> _Source extract_:

+===+

If your distillery experiments with new spirits, barrel aging, flavor infusions, or sustainable distillation practices, you could be eligible—even if you don’t have a formal R&D department.
QUALIFYING ACTIVITIES
Just like breweries, distilleries often perform qualifying R&D without realizing it. Eligible activities typically include:
- Developing new spirit recipes or formulations, such as flavored vodkas, botanical gins, or spiced rums.
- Experimenting with barrel aging techniques, like different wood types, toasting/charring levels, or aging durations.
- Testing new yeast strains or fermentation methods to achieve unique flavor profiles.
- Optimizing distillation processes for better yield, efficiency, or quality.
- Developing low-ABV or zero-proof alternatives that mimic traditional spirits.
- Creating innovative packaging, like eco-friendly bottles or closures that preserve product quality.
- Scaling small-batch recipes for commercial production while maintaining quality.
To qualify, your activities must involve a process of experimentation aimed at eliminating technical uncertainty and improving function, performance, reliability, or quality.
WHAT cAN BE CLAIMED
You can claim qualified R&D expenses in these key categories:
- Wages for employees directly involved in R&D (e.g., distillers, lab staff, supervisors).
- Raw materials and ingredients used in test batches or experimental runs.
- Supplies consumed during product/process development (e.g., yeast, botanicals, barrels).
- Contract research expenses, such as working with consultants or labs.
- Rental or lease costs of equipment used for R&D purposes.
Note: Expenses must relate to development or experimentation, not commercial production.
WHAT DOESN'T QUALIFY
Not all activities count. Common exclusions include:
- Routine production or distillation with no experimentation.
- Sales, distribution, or marketing efforts.
- Custom labeling, branding, or promotional packaging (unless it involves functional innovation).
- Research conducted outside the U.S.
- R&D funded by grants or third parties, such as joint ventures.
Also, expenses tied to post-commercialization (once the spirit is fully developed and sold) typically do not qualify.
HOW THE CREDIt WORKS
The R&D tax credit is a dollar-for-dollar reduction of your tax liability. Depending on your size and profitability, it can be applied in two ways:
- Offset federal income tax if you’re profitable.

+===+

> _Stored data_:
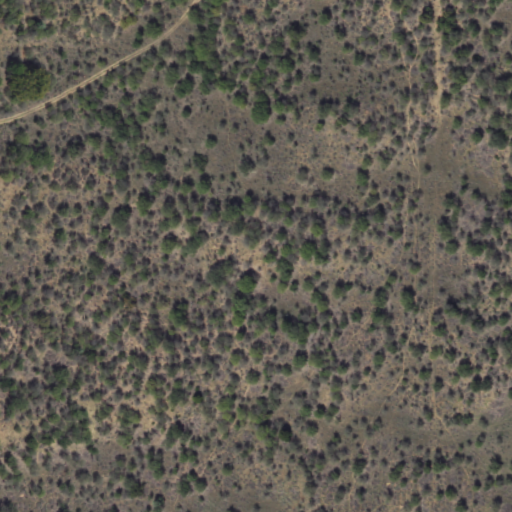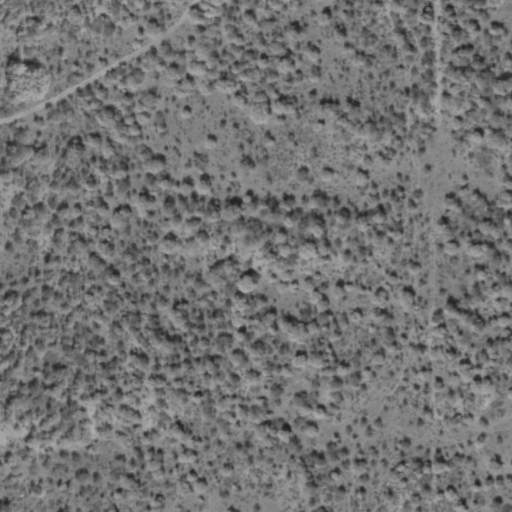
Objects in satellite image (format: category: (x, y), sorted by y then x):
road: (115, 84)
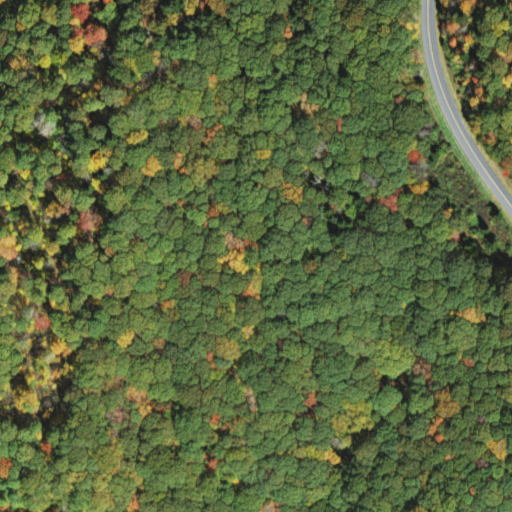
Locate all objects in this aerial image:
road: (451, 108)
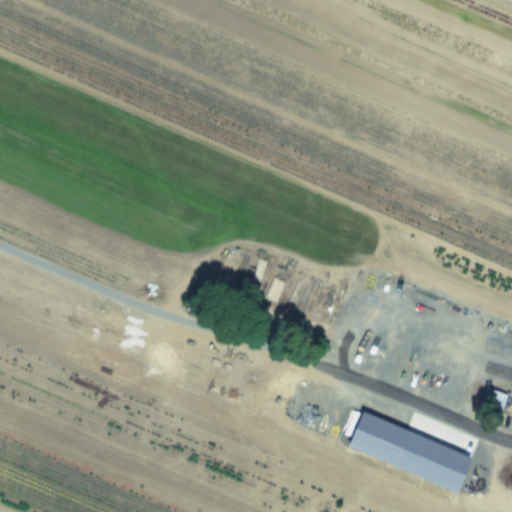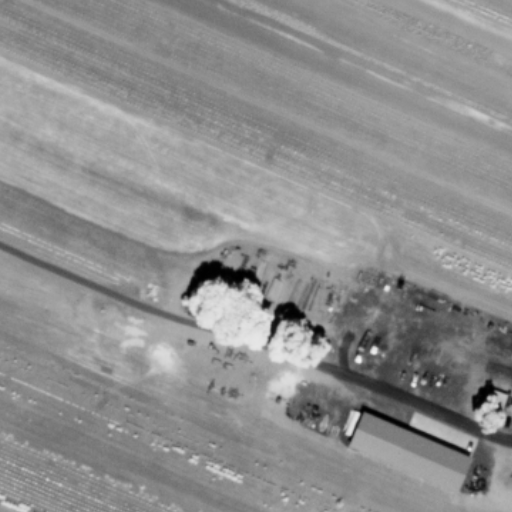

+===+

> _The task_:
Carry on with the distillery R&D tax credit text, starting right after its final sentence.

> _Result of the exercise_:
- Offset payroll tax (up to $500,000/year) if you’re a startup distillery (under 5 years old and under $5 million in revenue).
Unused credits can generally be carried forward up to 20 years.
Average R&D Tax Credit for Distilleries
Just like breweries, the amount varies based on activity and size. Estimated averages:
- Small craft distilleries: Typically claim $10,000 to $50,000 per year.
Larger, more established distilleries: Claims can exceed $100,000+ annually, especially if operating in multiple facilities or with formal R&D teams.
For Small to Mid-Sized Craft Distilleries
Even without labs or research staff, you likely qualify if you:
- Are trialing new flavor infusions, ingredients, or barrel types.
- Are developing new spirit lines (e.g., aged gin, ready-to-drink cocktails).
- Modify or improve distillation techniques.
- Scale up recipes from test runs to production.
If your distillery is under 5 years old with less than $5M in gross receipts, you can use the credit to offset payroll tax, which is especially helpful in early growth years.
For Larger Distilleries or Multi-Location Operations
Larger operations often have:
- Dedicated innovation teams or R&D budgets.
- Advanced labs or test facilities.
- University or consultant partnerships for product/process development.
These companies can often generate substantial tax credits and benefit from multi-year credit studies to capture past unclaimed years (amendments allowed for up to 3 prior tax years).